• Task data:
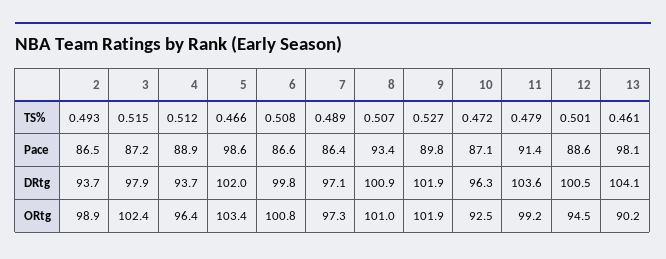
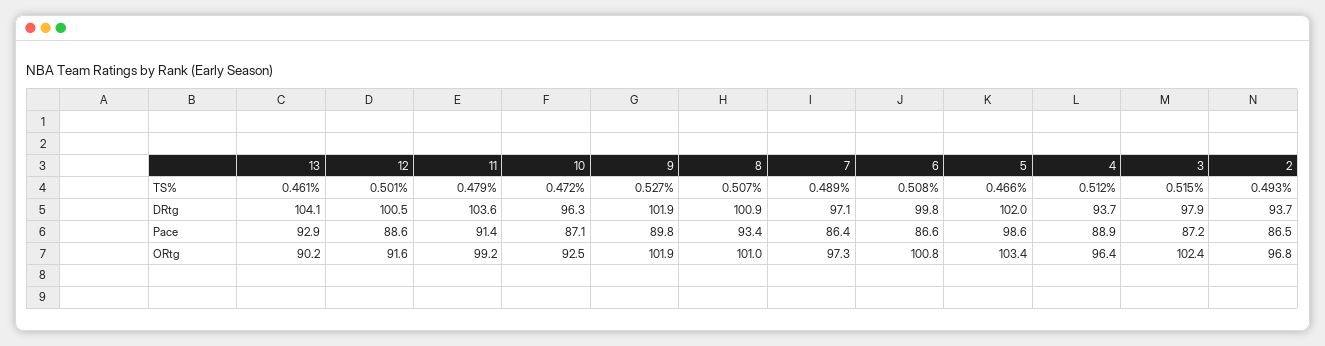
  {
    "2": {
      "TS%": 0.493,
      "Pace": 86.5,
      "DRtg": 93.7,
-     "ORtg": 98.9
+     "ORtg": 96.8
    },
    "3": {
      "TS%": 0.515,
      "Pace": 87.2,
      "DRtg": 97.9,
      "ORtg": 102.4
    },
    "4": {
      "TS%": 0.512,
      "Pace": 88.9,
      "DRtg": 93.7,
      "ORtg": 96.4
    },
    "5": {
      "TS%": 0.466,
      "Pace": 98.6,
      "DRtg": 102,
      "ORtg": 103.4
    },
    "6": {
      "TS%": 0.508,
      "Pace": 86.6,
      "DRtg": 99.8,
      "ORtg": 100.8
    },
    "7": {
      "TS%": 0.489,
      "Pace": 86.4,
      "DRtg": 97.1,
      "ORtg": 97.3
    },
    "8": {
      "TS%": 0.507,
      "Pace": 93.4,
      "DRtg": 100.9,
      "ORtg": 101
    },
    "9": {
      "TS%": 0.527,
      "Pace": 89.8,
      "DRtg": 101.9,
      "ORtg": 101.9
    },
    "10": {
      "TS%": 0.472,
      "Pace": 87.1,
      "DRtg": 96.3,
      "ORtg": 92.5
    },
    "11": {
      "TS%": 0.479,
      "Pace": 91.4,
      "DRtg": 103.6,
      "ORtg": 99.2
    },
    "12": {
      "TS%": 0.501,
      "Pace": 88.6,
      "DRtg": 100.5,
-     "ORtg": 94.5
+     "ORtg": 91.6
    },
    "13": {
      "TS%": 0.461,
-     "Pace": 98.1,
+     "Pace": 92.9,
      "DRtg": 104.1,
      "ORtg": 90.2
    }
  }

--

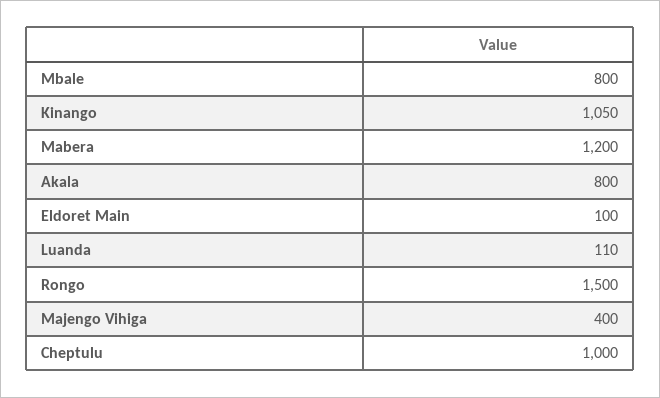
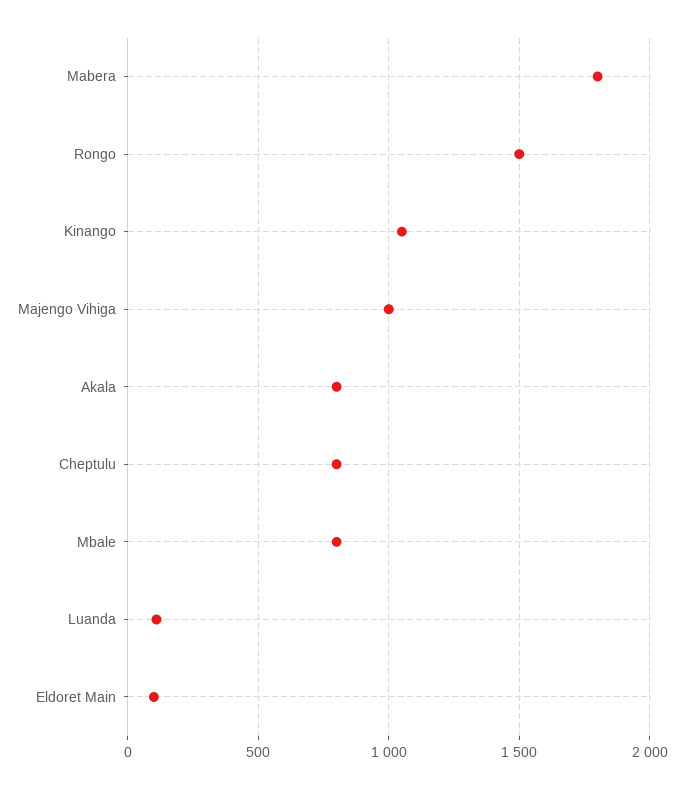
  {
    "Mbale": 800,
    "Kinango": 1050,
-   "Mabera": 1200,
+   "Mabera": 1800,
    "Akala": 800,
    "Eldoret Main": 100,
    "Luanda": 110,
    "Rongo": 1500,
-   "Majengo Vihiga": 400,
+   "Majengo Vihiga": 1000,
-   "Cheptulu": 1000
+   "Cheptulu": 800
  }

--

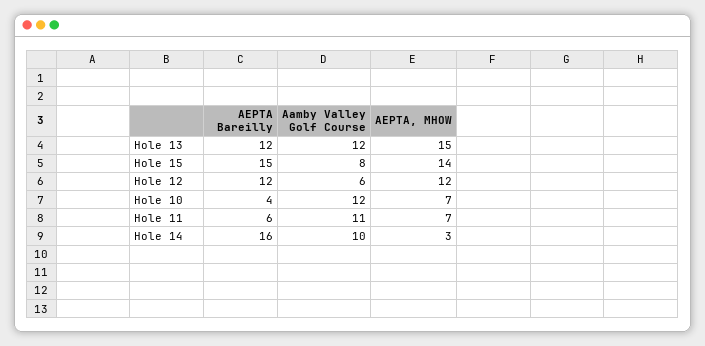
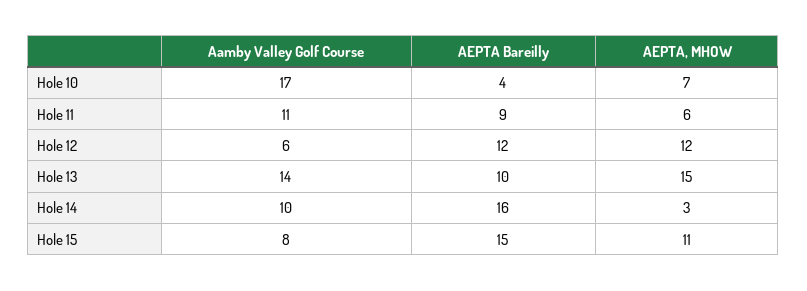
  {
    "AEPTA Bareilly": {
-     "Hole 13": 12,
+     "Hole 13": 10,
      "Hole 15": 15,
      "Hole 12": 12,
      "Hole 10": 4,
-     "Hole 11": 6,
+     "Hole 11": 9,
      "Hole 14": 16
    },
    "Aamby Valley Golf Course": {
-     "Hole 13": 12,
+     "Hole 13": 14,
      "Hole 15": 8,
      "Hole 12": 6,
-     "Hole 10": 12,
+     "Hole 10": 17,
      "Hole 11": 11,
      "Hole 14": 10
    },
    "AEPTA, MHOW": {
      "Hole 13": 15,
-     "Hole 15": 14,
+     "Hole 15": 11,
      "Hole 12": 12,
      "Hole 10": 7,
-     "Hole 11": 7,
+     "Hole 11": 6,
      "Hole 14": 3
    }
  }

• Action item:
Look through the listing above and copy each line with the word "Majengo" in it.

• Response to the task:
-   "Majengo Vihiga": 400,
+   "Majengo Vihiga": 1000,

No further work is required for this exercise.